■ Reading text
####################
JUNE 8, 1863: “There is always hazard in military movements,” Robert E. Lee writes Secretary of War James Seddon today, “but we must decide between the positive loss of inactivity and the risk of action.” As he writes, his men are concealing their preparations for the Army of Northern Virginia’s move into Pennsylvania so successfully that Joseph Hooker is growing increasingly eager to secure evidence of Lee’s intentions, for a major offensive is rumored to be afoot. A reconnaissance attempt by an infantry corps on June 5 was unfruitful. Today, Hooker dispatches General Alfred Pleasonton and the Army of the Potomac cavalry on another attempt. They head toward Culpeper, Virginia—unbeknownst to them, the area where most of Lee’s army is encamped, protected by Jeb Stuart’s cavalry.
####################
■ Required action
In the June 8, 1863 passage, which town do Pleasonton and the Army of the Potomac cavalry head toward? Answer using only the June 8, 1863 passage.

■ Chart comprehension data
####################
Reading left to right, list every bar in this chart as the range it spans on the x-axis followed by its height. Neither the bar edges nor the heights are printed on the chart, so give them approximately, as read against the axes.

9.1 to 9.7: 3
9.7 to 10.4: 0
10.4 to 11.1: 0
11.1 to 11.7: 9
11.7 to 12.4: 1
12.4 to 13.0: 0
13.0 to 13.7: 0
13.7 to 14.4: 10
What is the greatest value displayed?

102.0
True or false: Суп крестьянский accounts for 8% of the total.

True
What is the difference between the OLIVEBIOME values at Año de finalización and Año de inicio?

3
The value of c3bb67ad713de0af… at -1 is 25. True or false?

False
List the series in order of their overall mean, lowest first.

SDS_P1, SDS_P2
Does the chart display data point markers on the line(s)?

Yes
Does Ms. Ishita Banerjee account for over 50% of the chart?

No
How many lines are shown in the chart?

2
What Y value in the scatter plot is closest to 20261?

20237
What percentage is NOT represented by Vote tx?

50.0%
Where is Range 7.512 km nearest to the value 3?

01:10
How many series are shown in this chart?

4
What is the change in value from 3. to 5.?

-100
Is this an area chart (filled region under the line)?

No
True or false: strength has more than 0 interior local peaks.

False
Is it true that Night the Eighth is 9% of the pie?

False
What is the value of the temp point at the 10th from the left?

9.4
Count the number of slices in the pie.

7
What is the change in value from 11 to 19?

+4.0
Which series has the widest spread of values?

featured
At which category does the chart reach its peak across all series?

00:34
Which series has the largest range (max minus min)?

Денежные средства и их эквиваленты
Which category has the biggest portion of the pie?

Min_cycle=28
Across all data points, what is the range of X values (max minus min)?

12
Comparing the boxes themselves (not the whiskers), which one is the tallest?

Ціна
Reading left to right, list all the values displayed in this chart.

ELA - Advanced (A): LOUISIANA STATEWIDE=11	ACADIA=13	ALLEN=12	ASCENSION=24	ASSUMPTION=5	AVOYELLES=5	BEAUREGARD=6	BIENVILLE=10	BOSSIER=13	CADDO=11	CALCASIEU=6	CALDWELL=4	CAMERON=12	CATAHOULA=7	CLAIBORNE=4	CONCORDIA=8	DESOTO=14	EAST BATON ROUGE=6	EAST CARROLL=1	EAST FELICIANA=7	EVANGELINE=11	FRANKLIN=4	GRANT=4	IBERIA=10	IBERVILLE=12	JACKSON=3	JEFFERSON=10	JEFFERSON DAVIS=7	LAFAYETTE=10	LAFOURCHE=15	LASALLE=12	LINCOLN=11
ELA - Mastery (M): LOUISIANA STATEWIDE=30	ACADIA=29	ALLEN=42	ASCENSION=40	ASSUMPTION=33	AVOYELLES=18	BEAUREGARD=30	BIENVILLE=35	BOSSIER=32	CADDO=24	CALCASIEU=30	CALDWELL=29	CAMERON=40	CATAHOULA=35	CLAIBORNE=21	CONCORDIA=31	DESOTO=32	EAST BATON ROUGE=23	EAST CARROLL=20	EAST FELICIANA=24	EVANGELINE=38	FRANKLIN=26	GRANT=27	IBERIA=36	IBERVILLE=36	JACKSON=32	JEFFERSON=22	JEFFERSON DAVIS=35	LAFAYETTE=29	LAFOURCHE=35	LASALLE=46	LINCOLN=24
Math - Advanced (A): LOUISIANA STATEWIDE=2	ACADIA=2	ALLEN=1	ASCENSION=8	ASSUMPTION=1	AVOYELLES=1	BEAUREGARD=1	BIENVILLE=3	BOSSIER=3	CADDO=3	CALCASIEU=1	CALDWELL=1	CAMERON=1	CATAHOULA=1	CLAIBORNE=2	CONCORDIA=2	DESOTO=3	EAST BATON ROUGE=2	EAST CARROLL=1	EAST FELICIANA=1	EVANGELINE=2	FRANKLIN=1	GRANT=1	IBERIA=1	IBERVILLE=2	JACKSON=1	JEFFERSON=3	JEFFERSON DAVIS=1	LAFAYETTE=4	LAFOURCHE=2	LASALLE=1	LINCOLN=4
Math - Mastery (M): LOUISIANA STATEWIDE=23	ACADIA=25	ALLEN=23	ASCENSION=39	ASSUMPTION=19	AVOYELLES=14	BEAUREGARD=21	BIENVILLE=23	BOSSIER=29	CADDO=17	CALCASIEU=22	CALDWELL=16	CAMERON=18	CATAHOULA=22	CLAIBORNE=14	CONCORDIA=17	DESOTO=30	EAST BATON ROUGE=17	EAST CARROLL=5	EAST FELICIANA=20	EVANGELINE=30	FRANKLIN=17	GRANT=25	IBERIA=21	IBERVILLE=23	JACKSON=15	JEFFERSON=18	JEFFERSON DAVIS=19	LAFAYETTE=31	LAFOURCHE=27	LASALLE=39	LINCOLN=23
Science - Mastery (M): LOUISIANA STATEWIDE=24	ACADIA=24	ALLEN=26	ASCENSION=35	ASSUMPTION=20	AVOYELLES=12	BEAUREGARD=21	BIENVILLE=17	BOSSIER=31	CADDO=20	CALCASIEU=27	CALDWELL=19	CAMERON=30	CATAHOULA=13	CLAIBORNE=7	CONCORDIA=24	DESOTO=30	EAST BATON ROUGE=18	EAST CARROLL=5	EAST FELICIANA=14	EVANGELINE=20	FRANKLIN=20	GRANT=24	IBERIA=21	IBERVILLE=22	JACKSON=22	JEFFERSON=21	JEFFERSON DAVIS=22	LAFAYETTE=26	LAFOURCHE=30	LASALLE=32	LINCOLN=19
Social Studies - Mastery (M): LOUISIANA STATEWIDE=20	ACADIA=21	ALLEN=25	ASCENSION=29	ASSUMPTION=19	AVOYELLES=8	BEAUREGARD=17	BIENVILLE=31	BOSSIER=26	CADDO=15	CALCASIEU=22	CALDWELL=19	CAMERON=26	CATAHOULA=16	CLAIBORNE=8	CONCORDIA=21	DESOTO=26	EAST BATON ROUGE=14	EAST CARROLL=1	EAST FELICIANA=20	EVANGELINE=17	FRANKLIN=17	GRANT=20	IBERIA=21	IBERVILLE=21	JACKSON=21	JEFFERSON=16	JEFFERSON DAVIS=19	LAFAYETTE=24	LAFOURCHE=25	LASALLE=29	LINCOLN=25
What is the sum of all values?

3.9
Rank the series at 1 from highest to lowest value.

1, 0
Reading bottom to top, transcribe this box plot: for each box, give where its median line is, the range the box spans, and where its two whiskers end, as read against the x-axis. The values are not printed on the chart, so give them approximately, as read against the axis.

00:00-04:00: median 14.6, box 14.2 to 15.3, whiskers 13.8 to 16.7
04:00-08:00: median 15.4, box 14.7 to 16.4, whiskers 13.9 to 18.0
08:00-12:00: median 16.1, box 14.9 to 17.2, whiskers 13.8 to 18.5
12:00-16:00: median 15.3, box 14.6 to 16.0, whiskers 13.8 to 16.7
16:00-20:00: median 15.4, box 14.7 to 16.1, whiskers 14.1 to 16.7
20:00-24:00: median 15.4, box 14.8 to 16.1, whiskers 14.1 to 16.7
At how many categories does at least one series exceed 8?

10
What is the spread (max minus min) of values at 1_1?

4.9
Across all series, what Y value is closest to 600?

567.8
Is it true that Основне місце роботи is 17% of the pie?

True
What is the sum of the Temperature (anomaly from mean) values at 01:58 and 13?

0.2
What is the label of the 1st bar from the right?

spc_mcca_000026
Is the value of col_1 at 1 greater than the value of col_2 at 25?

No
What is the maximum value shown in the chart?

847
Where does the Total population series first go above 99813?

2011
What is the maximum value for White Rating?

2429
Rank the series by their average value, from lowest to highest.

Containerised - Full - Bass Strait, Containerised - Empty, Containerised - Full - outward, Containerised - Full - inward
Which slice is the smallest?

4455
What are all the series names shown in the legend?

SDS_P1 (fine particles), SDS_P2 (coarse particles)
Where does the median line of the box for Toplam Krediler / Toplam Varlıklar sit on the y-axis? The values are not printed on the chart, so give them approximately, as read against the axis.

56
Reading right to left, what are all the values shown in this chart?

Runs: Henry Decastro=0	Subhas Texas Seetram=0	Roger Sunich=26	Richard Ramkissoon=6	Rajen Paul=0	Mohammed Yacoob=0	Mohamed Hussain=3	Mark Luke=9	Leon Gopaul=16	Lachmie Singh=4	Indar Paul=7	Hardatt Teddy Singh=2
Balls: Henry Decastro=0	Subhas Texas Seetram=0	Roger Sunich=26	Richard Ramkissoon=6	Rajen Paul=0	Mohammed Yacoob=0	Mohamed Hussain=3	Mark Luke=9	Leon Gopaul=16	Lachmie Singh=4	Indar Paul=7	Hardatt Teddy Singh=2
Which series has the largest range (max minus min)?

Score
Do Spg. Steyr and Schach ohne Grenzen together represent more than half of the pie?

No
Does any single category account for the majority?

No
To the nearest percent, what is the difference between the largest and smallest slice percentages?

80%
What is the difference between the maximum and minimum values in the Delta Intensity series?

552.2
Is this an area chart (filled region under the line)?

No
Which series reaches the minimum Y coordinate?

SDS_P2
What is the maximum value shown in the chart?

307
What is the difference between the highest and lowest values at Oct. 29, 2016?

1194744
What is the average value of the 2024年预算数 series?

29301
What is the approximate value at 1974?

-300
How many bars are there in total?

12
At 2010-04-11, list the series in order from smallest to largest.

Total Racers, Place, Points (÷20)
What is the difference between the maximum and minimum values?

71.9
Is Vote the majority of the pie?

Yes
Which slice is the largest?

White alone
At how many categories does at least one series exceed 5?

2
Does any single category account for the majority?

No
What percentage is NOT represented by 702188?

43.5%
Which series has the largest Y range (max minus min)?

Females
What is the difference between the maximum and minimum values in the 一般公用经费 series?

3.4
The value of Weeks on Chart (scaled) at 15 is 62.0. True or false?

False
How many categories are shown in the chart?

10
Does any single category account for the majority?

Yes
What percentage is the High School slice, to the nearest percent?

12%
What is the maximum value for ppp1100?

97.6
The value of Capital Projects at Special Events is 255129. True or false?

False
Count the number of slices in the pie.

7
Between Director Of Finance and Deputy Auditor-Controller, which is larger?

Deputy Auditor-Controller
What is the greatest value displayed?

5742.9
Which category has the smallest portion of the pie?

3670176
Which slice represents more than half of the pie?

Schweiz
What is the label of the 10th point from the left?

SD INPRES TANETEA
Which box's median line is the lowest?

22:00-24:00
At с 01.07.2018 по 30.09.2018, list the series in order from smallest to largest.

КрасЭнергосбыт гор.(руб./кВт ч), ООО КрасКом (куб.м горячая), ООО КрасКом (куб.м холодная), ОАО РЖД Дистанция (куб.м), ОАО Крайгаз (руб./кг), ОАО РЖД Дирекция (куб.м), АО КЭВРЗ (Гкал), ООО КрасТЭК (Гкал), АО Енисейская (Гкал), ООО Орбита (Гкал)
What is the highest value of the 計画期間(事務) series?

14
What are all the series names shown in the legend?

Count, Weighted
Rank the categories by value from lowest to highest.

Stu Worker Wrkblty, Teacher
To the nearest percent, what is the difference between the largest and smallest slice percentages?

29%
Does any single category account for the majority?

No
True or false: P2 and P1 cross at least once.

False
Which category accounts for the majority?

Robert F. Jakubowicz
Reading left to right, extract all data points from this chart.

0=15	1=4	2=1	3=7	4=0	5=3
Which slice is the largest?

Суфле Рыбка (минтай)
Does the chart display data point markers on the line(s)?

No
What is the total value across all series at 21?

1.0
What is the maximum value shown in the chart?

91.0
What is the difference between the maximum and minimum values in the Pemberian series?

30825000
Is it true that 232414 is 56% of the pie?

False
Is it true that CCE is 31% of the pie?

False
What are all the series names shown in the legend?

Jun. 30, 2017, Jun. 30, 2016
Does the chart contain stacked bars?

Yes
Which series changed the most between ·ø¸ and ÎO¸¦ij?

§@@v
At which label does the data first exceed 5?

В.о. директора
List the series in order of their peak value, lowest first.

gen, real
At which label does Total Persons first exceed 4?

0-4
####################
■ Answer to this task
Culpeper, Virginia.